ASSIGNED TASK -> Every line of the data must be copied exactly.

□ □ □ □ □

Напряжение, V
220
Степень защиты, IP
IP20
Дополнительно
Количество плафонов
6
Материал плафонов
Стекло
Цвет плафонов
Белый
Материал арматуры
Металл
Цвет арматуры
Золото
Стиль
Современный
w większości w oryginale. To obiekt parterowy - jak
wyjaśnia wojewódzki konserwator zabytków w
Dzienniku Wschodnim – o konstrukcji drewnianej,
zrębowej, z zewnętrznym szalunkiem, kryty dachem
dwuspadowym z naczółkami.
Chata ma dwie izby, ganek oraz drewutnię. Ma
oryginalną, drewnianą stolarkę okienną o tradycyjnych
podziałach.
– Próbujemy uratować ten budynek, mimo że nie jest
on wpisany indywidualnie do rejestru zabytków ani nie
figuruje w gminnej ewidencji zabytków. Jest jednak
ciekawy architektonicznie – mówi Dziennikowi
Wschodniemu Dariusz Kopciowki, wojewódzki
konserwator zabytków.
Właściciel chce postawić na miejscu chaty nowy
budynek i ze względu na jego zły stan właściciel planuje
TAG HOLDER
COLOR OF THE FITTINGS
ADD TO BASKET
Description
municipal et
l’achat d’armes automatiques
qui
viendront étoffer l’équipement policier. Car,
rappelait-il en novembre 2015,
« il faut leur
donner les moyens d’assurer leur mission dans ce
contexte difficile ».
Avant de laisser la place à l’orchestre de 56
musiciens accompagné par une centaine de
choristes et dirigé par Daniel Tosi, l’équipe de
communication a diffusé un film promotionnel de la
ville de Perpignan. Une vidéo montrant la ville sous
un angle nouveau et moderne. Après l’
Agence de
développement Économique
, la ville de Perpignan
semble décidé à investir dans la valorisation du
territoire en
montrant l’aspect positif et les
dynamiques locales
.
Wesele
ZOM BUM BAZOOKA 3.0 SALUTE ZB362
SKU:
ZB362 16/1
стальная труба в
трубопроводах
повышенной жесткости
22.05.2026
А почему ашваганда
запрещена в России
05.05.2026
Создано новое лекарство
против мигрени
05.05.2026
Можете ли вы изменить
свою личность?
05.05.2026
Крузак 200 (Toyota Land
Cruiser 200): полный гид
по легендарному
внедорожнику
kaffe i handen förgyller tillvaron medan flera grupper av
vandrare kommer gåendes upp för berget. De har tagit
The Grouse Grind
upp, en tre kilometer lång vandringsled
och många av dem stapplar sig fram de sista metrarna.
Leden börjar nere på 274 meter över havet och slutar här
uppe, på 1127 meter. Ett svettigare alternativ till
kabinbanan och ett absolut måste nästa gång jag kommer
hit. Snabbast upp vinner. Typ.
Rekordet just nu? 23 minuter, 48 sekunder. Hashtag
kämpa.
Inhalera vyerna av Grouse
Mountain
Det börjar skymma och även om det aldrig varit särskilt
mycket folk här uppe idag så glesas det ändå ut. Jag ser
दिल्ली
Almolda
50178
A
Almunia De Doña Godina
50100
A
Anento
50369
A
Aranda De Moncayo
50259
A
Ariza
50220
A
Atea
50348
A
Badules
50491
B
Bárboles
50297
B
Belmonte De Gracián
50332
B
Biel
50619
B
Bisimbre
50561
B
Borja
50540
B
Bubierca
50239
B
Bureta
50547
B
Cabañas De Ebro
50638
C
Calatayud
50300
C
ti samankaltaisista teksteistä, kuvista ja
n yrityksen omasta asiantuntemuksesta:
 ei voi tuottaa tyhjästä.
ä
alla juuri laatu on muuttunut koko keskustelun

□ □ □ □ □

ANSWER SECTION ->
Напряжение, V
220
Степень защиты, IP
IP20
Дополнительно
Количество плафонов
6
Материал плафонов
Стекло
Цвет плафонов
Белый
Материал арматуры
Металл
Цвет арматуры
Золото
Стиль
Современный
w większości w oryginale. To obiekt parterowy - jak
wyjaśnia wojewódzki konserwator zabytków w
Dzienniku Wschodnim – o konstrukcji drewnianej,
zrębowej, z zewnętrznym szalunkiem, kryty dachem
dwuspadowym z naczółkami.
Chata ma dwie izby, ganek oraz drewutnię. Ma
oryginalną, drewnianą stolarkę okienną o tradycyjnych
podziałach.
– Próbujemy uratować ten budynek, mimo że nie jest
on wpisany indywidualnie do rejestru zabytków ani nie
figuruje w gminnej ewidencji zabytków. Jest jednak
ciekawy architektonicznie – mówi Dziennikowi
Wschodniemu Dariusz Kopciowki, wojewódzki
konserwator zabytków.
Właściciel chce postawić na miejscu chaty nowy
budynek i ze względu na jego zły stan właściciel planuje
TAG HOLDER
COLOR OF THE FITTINGS
ADD TO BASKET
Description
municipal et
l’achat d’armes automatiques
qui
viendront étoffer l’équipement policier. Car,
rappelait-il en novembre 2015,
« il faut leur
donner les moyens d’assurer leur mission dans ce
contexte difficile ».
Avant de laisser la place à l’orchestre de 56
musiciens accompagné par une centaine de
choristes et dirigé par Daniel Tosi, l’équipe de
communication a diffusé un film promotionnel de la
ville de Perpignan. Une vidéo montrant la ville sous
un angle nouveau et moderne. Après l’
Agence de
développement Économique
, la ville de Perpignan
semble décidé à investir dans la valorisation du
territoire en
montrant l’aspect positif et les
dynamiques locales
.
Wesele
ZOM BUM BAZOOKA 3.0 SALUTE ZB362
SKU:
ZB362 16/1
стальная труба в
трубопроводах
повышенной жесткости
22.05.2026
А почему ашваганда
запрещена в России
05.05.2026
Создано новое лекарство
против мигрени
05.05.2026
Можете ли вы изменить
свою личность?
05.05.2026
Крузак 200 (Toyota Land
Cruiser 200): полный гид
по легендарному
внедорожнику
kaffe i handen förgyller tillvaron medan flera grupper av
vandrare kommer gåendes upp för berget. De har tagit
The Grouse Grind
upp, en tre kilometer lång vandringsled
och många av dem stapplar sig fram de sista metrarna.
Leden börjar nere på 274 meter över havet och slutar här
uppe, på 1127 meter. Ett svettigare alternativ till
kabinbanan och ett absolut måste nästa gång jag kommer
hit. Snabbast upp vinner. Typ.
Rekordet just nu? 23 minuter, 48 sekunder. Hashtag
kämpa.
Inhalera vyerna av Grouse
Mountain
Det börjar skymma och även om det aldrig varit särskilt
mycket folk här uppe idag så glesas det ändå ut. Jag ser
दिल्ली
Almolda
50178
A
Almunia De Doña Godina
50100
A
Anento
50369
A
Aranda De Moncayo
50259
A
Ariza
50220
A
Atea
50348
A
Badules
50491
B
Bárboles
50297
B
Belmonte De Gracián
50332
B
Biel
50619
B
Bisimbre
50561
B
Borja
50540
B
Bubierca
50239
B
Bureta
50547
B
Cabañas De Ebro
50638
C
Calatayud
50300
C
ti samankaltaisista teksteistä, kuvista ja
n yrityksen omasta asiantuntemuksesta:
 ei voi tuottaa tyhjästä.
ä
alla juuri laatu on muuttunut koko keskustelun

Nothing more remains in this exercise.